Paixão proibida no banco traseiro do táxi durante uma viagem noturna pela cidade
Encontro no bar e decisão de viagem conjunta no táxi noturno
- Você quer que eu te leve? - perguntou, olhando-me diretamente nos olhos. Eu estava realmente cansada naquela hora, mas sua voz soava tão sedutora. - Claro, por que não - respondi, sentindo as primeiras faíscas. Entramos no táxi e sentamos no banco de trás. O motorista ligou o rádio e partiu. Conversávamos baixinho, mas a tensão aumentava. Pela primeira vez senti sua mão na minha coxa. - Você é linda - sussurrou. - Eu estava realmente surpresa com a rapidez com que reagi. Aproximei-me mais, nossos joelhos se tocaram. Seus dedos começaram a massagear delicadamente minha pele sob o vestido. - Cuidado, ele pode ver - avisei em sussurro. - Ele não vai ver, confie em mim - respondeu. Eu sentia meu corpo esquentando. Sua mão vagava mais alto, e eu instintivamente abri as pernas. Eu já estava molhada, embora mal nos conhecêssemos. - Diga que você quer isso - murmurou. - Eu quero - sussurrei. O motorista virava nas ruas, e nós em silêncio nos descobríamos. Seus dedos roçaram minha calcinha e eu suspirei baixinho. Foi o momento em que perdemos o controle. Continuamos conversando sobre nada, fingindo uma conversa normal, enquanto sua mão se aprofundava.
Escalada do desejo e carícias ocultas no banco traseiro do táxi
Seus dedos deslizaram sob minha calcinha e pela primeira vez realmente senti seu toque no meu lugar mais íntimo. - Você está tão quente - sussurrou no meu ouvido. - Silêncio, senão ele vai nos ouvir - respondi, mas eu não queria que parasse. O motorista murmurava algo para o rádio, completamente alheio. Desabotoei sua calça sob a manta que eu joguei sobre nossos joelhos. Seu membro já estava duro e quente. - Segure-o na sua mão - pediu. Comecei a massagear lentamente, sentindo cada pulsação. Eu estava realmente excitada, fazendo algo assim pela primeira vez em um táxi. - Eu quero te sentir dentro de mim - sussurrou. - Não aqui - respondi, mas meu corpo dizia outra coisa. Desloquei minha calcinha para o lado e permiti que ele introduzisse os dedos mais fundo. Meus quadris se moviam ritmicamente, tentando não emitir nenhum som. - Você é incrível - disse. - Eu estava realmente perto do orgasmo quando o táxi parou no sinal vermelho. O motorista olhou no retrovisor, mas não percebeu nada. Continuamos até chegarmos ao destino, tremendo de tensão e prazer oculto.

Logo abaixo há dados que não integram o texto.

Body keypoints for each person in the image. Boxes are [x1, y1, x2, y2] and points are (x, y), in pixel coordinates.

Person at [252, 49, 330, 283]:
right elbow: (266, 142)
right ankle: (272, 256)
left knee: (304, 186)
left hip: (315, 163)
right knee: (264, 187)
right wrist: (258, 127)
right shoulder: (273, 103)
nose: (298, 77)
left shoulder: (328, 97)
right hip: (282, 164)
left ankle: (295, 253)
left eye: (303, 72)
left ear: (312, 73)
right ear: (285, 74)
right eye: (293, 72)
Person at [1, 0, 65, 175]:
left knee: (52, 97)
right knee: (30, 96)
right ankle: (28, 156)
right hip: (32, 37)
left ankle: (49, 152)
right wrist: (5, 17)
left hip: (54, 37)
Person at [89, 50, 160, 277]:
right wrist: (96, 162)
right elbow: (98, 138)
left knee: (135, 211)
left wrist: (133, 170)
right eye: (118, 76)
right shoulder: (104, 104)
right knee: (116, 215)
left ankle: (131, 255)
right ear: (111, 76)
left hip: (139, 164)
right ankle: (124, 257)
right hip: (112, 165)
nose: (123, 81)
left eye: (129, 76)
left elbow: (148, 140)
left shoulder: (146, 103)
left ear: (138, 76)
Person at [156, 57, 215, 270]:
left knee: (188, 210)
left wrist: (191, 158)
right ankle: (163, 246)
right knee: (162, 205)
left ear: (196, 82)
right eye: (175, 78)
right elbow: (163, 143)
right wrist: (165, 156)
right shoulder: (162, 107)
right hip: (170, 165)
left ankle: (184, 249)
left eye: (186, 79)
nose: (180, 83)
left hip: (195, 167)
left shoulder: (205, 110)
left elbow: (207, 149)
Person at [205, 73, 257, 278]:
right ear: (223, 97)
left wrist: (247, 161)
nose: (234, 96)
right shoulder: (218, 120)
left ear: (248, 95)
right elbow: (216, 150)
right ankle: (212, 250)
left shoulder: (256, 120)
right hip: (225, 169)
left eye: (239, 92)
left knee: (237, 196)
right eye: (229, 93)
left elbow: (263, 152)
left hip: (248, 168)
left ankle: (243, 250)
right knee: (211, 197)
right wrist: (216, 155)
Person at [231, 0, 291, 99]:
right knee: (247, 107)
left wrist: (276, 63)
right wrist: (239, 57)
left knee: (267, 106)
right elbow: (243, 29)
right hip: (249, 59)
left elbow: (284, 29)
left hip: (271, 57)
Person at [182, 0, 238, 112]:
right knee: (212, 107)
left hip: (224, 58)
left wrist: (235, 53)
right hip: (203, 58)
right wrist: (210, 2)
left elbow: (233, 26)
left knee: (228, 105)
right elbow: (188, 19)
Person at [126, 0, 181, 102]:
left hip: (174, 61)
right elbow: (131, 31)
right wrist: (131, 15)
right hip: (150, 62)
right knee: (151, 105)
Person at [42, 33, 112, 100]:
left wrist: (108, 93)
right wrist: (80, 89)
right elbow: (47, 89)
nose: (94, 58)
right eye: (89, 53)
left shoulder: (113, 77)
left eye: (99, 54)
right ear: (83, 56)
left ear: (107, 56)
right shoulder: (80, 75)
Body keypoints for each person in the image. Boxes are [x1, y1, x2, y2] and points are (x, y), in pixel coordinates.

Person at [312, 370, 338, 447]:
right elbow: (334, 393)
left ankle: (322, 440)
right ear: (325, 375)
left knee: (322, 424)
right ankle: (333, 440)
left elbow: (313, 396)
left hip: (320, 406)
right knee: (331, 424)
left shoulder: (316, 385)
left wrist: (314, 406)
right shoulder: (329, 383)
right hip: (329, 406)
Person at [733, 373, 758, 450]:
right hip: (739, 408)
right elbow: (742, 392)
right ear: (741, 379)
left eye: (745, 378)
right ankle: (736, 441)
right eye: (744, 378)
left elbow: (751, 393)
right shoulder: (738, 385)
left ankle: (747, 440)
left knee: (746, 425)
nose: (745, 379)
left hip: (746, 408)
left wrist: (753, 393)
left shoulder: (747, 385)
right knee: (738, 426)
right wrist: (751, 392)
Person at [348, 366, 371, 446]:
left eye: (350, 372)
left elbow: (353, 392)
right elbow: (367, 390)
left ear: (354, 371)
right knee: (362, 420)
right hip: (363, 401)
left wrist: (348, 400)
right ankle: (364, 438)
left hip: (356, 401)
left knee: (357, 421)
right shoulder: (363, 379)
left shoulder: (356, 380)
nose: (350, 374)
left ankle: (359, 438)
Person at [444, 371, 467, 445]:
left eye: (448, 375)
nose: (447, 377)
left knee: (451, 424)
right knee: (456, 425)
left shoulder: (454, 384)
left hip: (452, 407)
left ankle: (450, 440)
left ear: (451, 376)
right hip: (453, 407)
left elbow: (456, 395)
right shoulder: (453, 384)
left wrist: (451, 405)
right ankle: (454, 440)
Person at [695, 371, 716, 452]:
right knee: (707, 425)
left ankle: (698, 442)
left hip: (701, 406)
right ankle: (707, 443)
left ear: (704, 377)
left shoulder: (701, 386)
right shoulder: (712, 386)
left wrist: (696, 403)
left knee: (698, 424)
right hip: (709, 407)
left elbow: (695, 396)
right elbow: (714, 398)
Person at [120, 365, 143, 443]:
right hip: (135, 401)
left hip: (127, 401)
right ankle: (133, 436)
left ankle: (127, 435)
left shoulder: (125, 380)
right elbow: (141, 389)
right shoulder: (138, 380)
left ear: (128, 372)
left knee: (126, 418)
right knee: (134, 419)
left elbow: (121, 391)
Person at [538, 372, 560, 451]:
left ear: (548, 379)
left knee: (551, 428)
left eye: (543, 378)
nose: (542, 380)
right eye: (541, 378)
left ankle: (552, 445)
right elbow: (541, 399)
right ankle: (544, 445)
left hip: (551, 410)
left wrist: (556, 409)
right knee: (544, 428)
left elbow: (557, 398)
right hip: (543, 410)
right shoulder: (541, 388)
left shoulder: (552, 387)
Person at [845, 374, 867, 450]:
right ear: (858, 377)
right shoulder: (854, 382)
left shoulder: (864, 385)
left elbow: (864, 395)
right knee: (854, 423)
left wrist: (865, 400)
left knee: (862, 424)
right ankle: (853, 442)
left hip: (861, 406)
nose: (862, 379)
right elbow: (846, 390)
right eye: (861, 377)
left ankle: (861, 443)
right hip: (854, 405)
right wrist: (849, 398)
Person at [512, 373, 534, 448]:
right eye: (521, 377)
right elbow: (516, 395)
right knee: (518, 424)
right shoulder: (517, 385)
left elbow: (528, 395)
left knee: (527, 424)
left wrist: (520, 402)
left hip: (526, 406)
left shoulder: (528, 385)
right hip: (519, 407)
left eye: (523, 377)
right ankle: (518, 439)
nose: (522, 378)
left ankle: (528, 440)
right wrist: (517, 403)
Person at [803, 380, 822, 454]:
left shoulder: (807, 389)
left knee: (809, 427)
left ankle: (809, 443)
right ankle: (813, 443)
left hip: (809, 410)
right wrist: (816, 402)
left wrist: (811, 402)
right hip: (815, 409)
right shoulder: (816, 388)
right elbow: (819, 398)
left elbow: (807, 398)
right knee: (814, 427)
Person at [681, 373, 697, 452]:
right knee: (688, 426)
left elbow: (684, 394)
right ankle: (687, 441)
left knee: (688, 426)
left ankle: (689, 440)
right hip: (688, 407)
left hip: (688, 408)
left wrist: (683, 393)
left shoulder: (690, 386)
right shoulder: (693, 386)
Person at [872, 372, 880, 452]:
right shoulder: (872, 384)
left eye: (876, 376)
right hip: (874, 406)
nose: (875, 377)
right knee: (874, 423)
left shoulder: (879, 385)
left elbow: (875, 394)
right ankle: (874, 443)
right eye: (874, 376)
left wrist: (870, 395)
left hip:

Culminação da paixão e conclusão satisfatória no táxi
Quando o táxi entrou em uma rua mais escura, não pudemos mais nos conter. Pela primeira vez senti ele dentro de mim tão rápido e intensamente. Sentei-me sobre ele de costas para o motorista, baixando-me lentamente sobre seu membro duro. - Ah, sim - gemi baixinho. - Silêncio, amor - sussurrou, segurando-me pelos quadris. Movíamo-nos ritmicamente, mas de forma muito discreta. Cada movimento era controlado para não balançar o carro inteiro. Eu estava realmente perto, meu corpo tremia de prazer. - Não pare - implorei. Suas mãos vagavam sobre meus seios sob a blusa. O orgasmo chegou em ondas, abafando os gemidos em seu pescoço. Ele também gozou pouco depois, me enchendo com seu calor. - Foi incrível - disse. Descemos em frente à minha casa, trocando apenas olhares. O motorista nem mesmo virou a cabeça. - Até logo - disse ao se despedir. Entrei no apartamento com um sorriso, sabendo que aquela noite permaneceria para sempre nosso segredo.